Al Colby (Glenn Ford) is a down-on-his-luck guy in Havana, staying in a cheap hotel, drinking in a cheap bar and always waiting for a check in the mail. One afternoon he meets a sultry young woman, Anna Luz (Patricia Medina) who spins a tale for him. He winds up in what he thinks is her home. It turns out to be the home of a very fat, very ill man, Thomas Berrien (Francis L. Sullivan), who describes himself as an "antiquarian." He has a proposition for Colby. Take a small package and bring it into Mexico. They'll meet in Oaxaca, Colby will return the package and Berrien will give him $1,000. Colby is no fool, but he needs the money. Colby agrees, and then finds himself in the middle of a gold hunt for lost Zapotec treasure and having to deal with a group of suspicious and sometimes dangerous hunters who include a ruthless, blond Irishman (Sean McClory), who knows a lot about the Zapotec, an often-drunk young American woman (Diana Lynn) who thinks getting even is almost as good as love, and a respected Mexican Zapotec expert and his son. To make it even more complex, Berrien died of heart failure, probably, on the trip to Mexico. Colby, after he arrives in Oaxaca and opens the package, is smart enough to know that the disc of carved jade and the three pages of mixed Zapotec and Spanish, printed on fragmenting parchment, just might hold the key to more riches Colby has ever dreamed of. And still in the mix is Anna Luz. She is determined to secure the pages and is dealing with obligations she doesn't want to share with Colby.
Plunder of the Sun is an efficient, fast-paced adventure yarn with a believably smart but tough hero in Glenn Ford. All the characters, including Al Colby, have hidden motives and questionable morals. We're never sure what Colby's game is until we're well into the movie. We know it can't be any worse that Berrien's or the Irishman's.

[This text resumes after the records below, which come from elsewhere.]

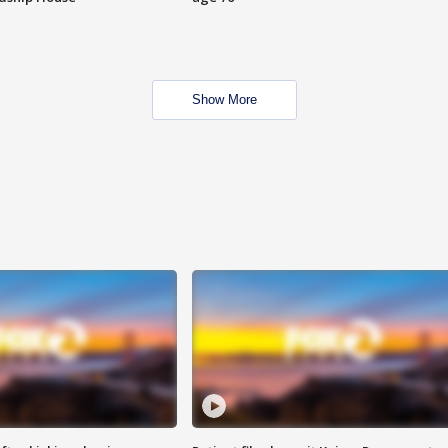
Show More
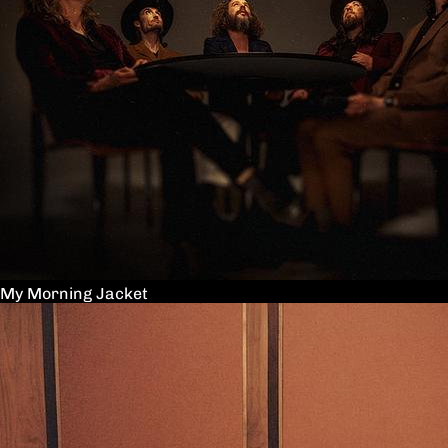
My Morning Jacket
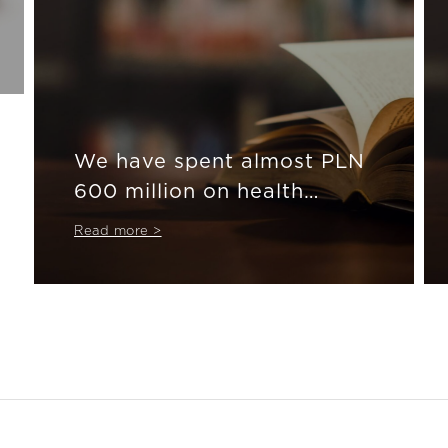
We have spent almost PLN
600 million on health
insurance
Read more >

There are three things I like about the movie. First, it has no pretensions of being anything than what it is, a fast-paced adventure tale with hidden treasure and periodic violence. Second, the location shooting. A good deal of the picture is set in Monte Alban, the great abandoned city of the Zapotec close to Oaxaca. We get plenty of scenes which are set on the huge stone walls and buildings, on the steep, narrow steps, on the playing fields, the sacrificial altars and burial trenches. Some additional scenes are set in Mitla, a Zapotec temple complex nearby. Third, Charles Rooner and the job he does with the minor character of Captain Bergman. Bergman seems to be a German, sweaty, overweight, ingratiating, scrambling for a few pesos and utterly immoral. Rooner, born in Austria, made a career playing in Mexican movies. Watching Bergman eat at a bar, stuffing his mouth, food particles falling, gulping down swallows of beer with his mouth full, makes you have a greater appreciation for pigs. It's a startling bit of acting.

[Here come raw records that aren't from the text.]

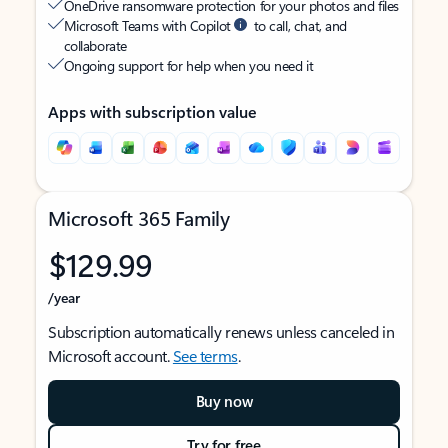
OneDrive ransomware protection for your photos and files
Microsoft Teams with Copilot
to call, chat, and
collaborate
Ongoing support for help when you need it
Apps with subscription value
Microsoft 365 Family
$129.99
/year
Subscription automatically renews unless canceled in
Microsoft account.
See terms
.
Buy now
Try for free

Plunder of the Sun is no long-forgotten classic. Thanks to DVD it is one of those solid but forgotten movies, much better than a programmer, that we have a chance to watch again. The DVD is in fine shape. Extras include an interesting overview of archeological plundering and background on Monte Alban and Mitla by David Carballo, a professor of archeology at the University of Oklahoma. There is a commentary by Frank Thompson and Glenn Ford's son, Peter.

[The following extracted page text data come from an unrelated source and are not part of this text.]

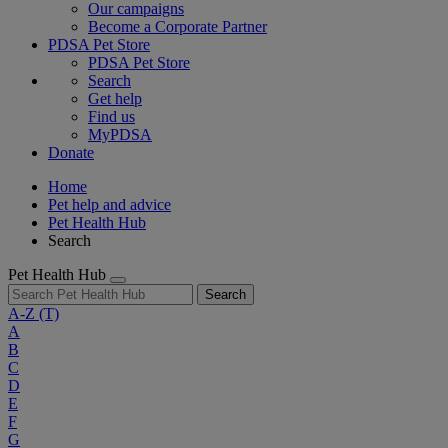
Our campaigns
Become a Corporate Partner
PDSA Pet Store
PDSA Pet Store
Search
Get help
Find us
MyPDSA
Donate
Home
Pet help and advice
Pet Health Hub
Search
Pet Health Hub
Search
A-Z
(T)
A
B
C
D
E
F
G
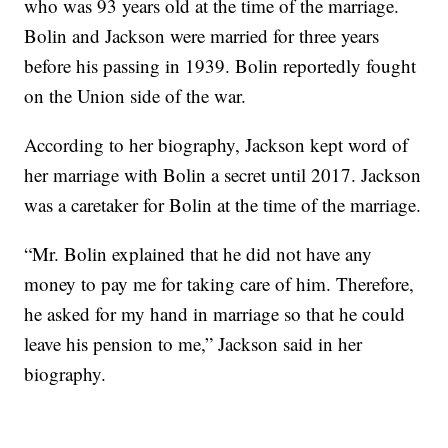
who was 93 years old at the time of the marriage.
Bolin and Jackson were married for three years
before his passing in 1939. Bolin reportedly fought
on the Union side of the war.
According to her biography, Jackson kept word of
her marriage with Bolin a secret until 2017. Jackson
was a caretaker for Bolin at the time of the marriage.
“Mr. Bolin explained that he did not have any
money to pay me for taking care of him. Therefore,
he asked for my hand in marriage so that he could
leave his pension to me,” Jackson said in her
biography.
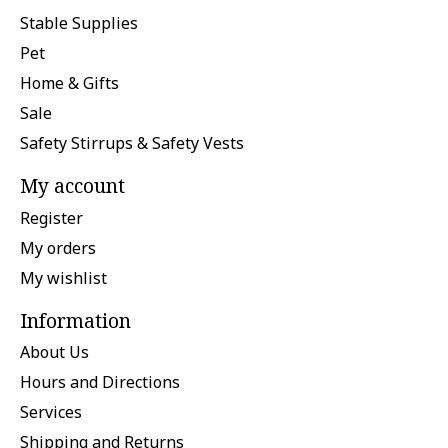
Stable Supplies
Pet
Home & Gifts
Sale
Safety Stirrups & Safety Vests
My account
Register
My orders
My wishlist
Information
About Us
Hours and Directions
Services
Shipping and Returns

And it would be a shame not to mention David Dodge, the writer who wrote the book on which the movie was based. Dodge was a fine writer of popular novels and travelogues. Five of his detective/adventure stories I like a lot. In addition to Plunder of the Sun (1949), there are two other Al Colby books, The Long Escape (1948) and The Red Tassel (1950), as well as To Catch a Thief (1952), which Hitchcock snapped up, and The Lights of Skaro (1954). Most have been out of print for years, although Plunder has been recently reprinted. If you find a brown-edged, aging paperback or hard back of any of them, the price undoubtedly will be right...so buy it, read it and enjoy.